[SELECTED EXTRACT Boundary: Start]

# FOR THE OLDER FOLKS ON HERE



## cabinetmaster (Aug 28, 2008)

--------------------------
Thought a lot of you would get some fun out of these….............Enjoy

> > An elderly gentleman….. 
> > Had serious hearing problems for a number of years. 
> > He went to the doctor and the doctor was able to have 
> > him fitted for a set of hearing aids that allowed the 
> > gentleman to hear 100% 
> > The elderly gentleman went back in a month to the 
> > doctor and the doctor said, 'Your hearing is perfect. 
> > Your family must be really pleased that you can hear 
> > again.' 
> > The gentleman replied, 'Oh, I haven't told my family 
> > yet. 
> > I just sit around and listen to the conversations.. 
> > I've changed my will three times!' 
> > 
> > 
> > --------------------------
> > 
> > 
> > Two elderly gentlemen from a retirement center were 
> > sitting on a bench under a tree when one turns to the 
> >other and says: 'Slim, I'm 83 years old now and I'm just 
> > full of aches and pains. I know you're about my age. How 
> > do you feel?' 
> > Slim says, 'I feel just like a newborn baby.' 
> > 'Really!? Like a newborn baby!?' 
> > 'Yep.. No hair, no teeth, and I think I just wet my 
> > pants.' 
> > 
> > 
> > --------------------------
> > 
> > 
> >An elderly couple had dinner at another couple's house, 
> >and after eating, the wives left the table and went into 
> > the kitchen. 
> > The two gentlemen were talking, and one said, 'Last 
> > night we went out to a new restaurant and it was really 
> > great… I would recommend it very highly.' 
> > The other man said, 'What is the name of the 
> > restaurant?' 
> > The first man thought and thought and finally said, 
> > 'What is the name of that flower you give to someone you 
> > love?

[SELECTED EXTRACT Boundary: End]
[DATA FOR REVIEW Boundary: Start]

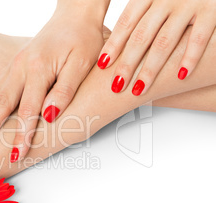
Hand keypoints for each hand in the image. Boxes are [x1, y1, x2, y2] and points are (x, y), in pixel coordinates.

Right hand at [0, 1, 106, 160]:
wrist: (75, 16)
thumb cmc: (82, 39)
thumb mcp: (81, 64)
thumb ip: (64, 90)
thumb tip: (49, 115)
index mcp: (38, 68)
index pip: (29, 110)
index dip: (22, 134)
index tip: (15, 154)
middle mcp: (21, 67)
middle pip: (1, 102)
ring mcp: (14, 65)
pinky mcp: (13, 65)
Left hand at [98, 0, 215, 94]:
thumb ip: (140, 14)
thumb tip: (116, 40)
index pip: (126, 22)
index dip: (113, 44)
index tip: (102, 64)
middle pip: (141, 37)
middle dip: (126, 64)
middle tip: (116, 86)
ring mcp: (189, 4)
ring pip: (164, 42)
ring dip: (150, 69)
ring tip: (139, 89)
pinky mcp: (211, 11)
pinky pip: (198, 38)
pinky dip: (189, 58)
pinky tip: (180, 76)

[DATA FOR REVIEW Boundary: End]

* [TASK TO COMPLETE] Carry the forum post of jokes for older folks on from the point where its text stops.

* [ANSWER SPACE]
> > You know…. The one that's red and has thorns.' 
> > 'Do you mean a rose?' 
> > 'Yes, that's the one,' replied the man. He then 
> >turned towards the kitchen and yelled, 'Rose, what's the 
> > name of that restaurant we went to last night?' 
> > 
> > 
> > --------------------------
> > 
> > 
> >Hospital regulations require a wheel chair for patients 
> > being discharged. However, while working as a student 
> > nurse, I found one elderly gentleman already dressed and 
> > sitting on the bed with a suitcase at his feet, who 
> > insisted he didn't need my help to leave the hospital. 
> > After a chat about rules being rules, he reluctantly 
> > let me wheel him to the elevator. 
> > On the way down I asked him if his wife was meeting 
> > him.. 
> > 'I don't know,' he said. 'She's still upstairs in 
> > the bathroom changing out of her hospital gown.' 
> > 
> > 
> > --------------------------
> > 
> > Couple in their nineties are both having problems 
> > remembering things. During a checkup, the doctor tells 
> >them that they're physically okay, but they might want to 
> > start writing things down to help them remember … 
> > Later that night, while watching TV, the old man gets 
> > up from his chair. 'Want anything while I'm in the 
> > kitchen?' he asks. 
> > 'Will you get me a bowl of ice cream?' 
> > 'Sure..' 
> > 'Don't you think you should write it down so you can 
> > remember it?' she asks.. 
> > 'No, I can remember it.' 
> > 'Well, I'd like some strawberries on top, too. Maybe 
> > you should write it down, so as not to forget it?' 
> > He says, 'I can remember that. You want a bowl of 
> > ice cream with strawberries.' 
> > 'I'd also like whipped cream. I'm certain you'll 
> > forget that, write it down?' she asks. 
> > Irritated, he says, 'I don't need to write it down, I 
> >can remember it! Ice cream with strawberries and whipped 
> > cream - I got it, for goodness sake!' 
> > Then he toddles into the kitchen. After about 20 
> > minutes, The old man returns from the kitchen and hands 
> > his wife a plate of bacon and eggs.. She stares at the 
> > plate for a moment.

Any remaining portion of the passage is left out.